TASK STATEMENT =>
Rewrite the listing below with "extract" replaced by "list" wherever it appears, keeping everything else the same. Leave the pictures out of your answer.

[Chart understanding data]
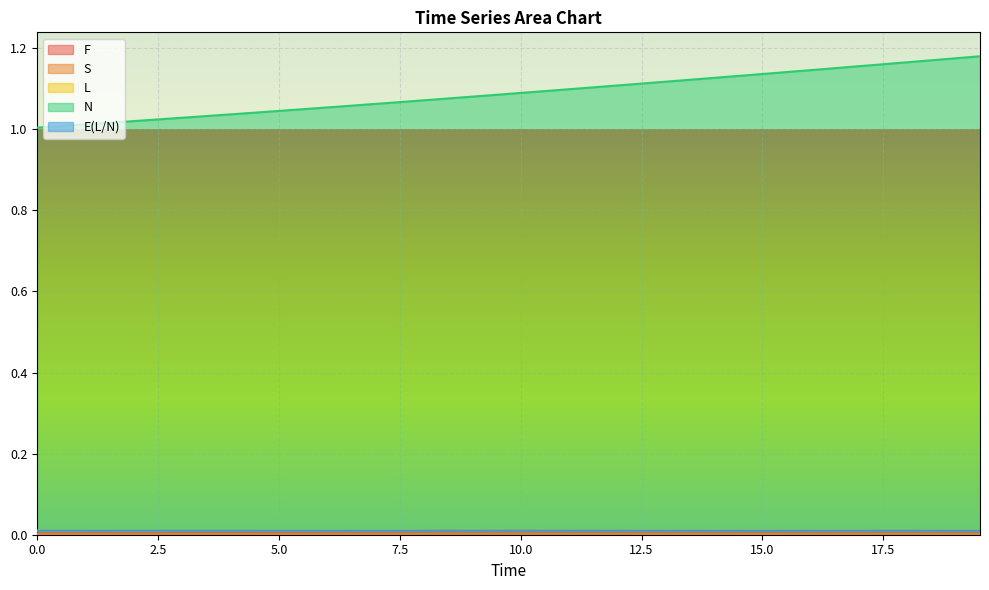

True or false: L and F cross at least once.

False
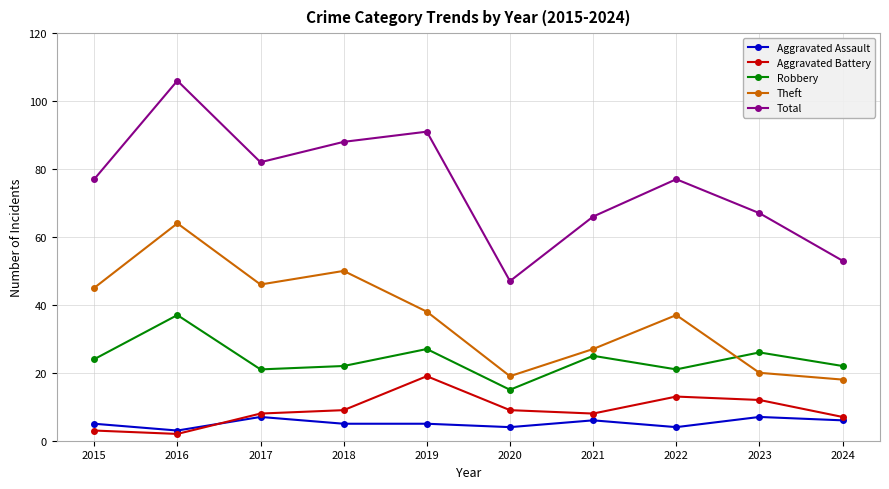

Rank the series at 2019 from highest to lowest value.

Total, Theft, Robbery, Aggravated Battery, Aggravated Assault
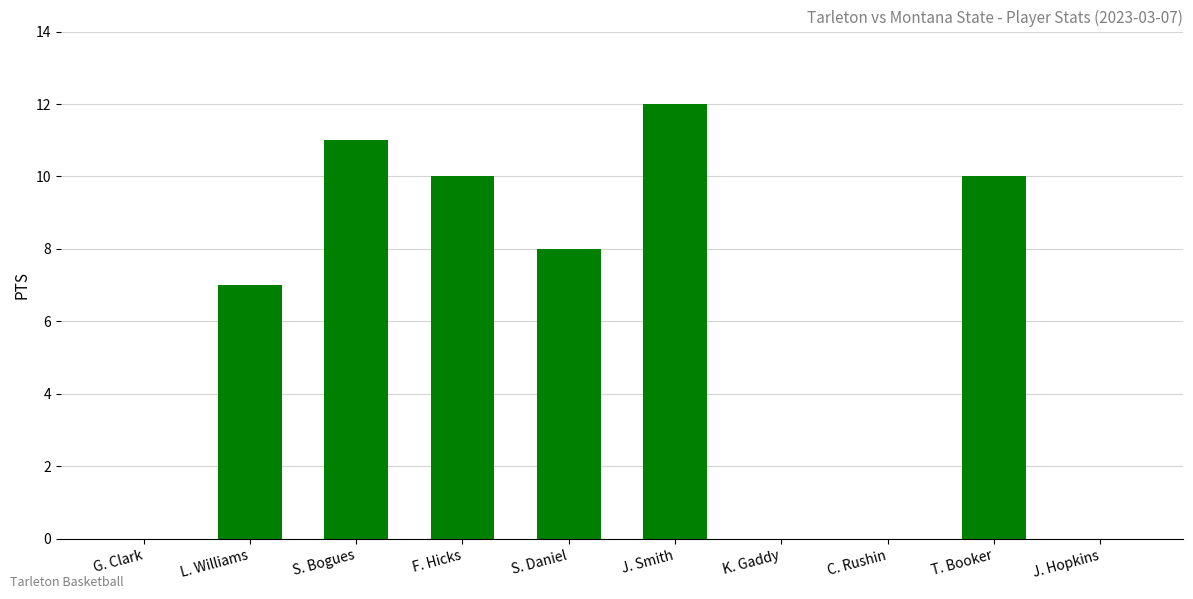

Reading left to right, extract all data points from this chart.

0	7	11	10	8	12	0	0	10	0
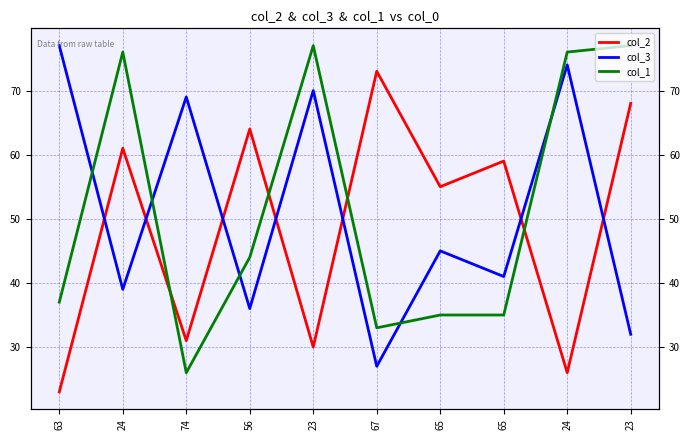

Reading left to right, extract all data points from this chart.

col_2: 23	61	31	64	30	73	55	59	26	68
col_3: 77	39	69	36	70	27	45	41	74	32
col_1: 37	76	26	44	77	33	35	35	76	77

ANSWER TO THIS TASK =>
True or false: L and F cross at least once.

False

Rank the series at 2019 from highest to lowest value.

Total, Theft, Robbery, Aggravated Battery, Aggravated Assault

Reading left to right, list all data points from this chart.

0	7	11	10	8	12	0	0	10	0

Reading left to right, list all data points from this chart.

col_2: 23	61	31	64	30	73	55	59	26	68
col_3: 77	39	69	36	70	27	45	41	74	32
col_1: 37	76	26	44	77	33	35	35	76	77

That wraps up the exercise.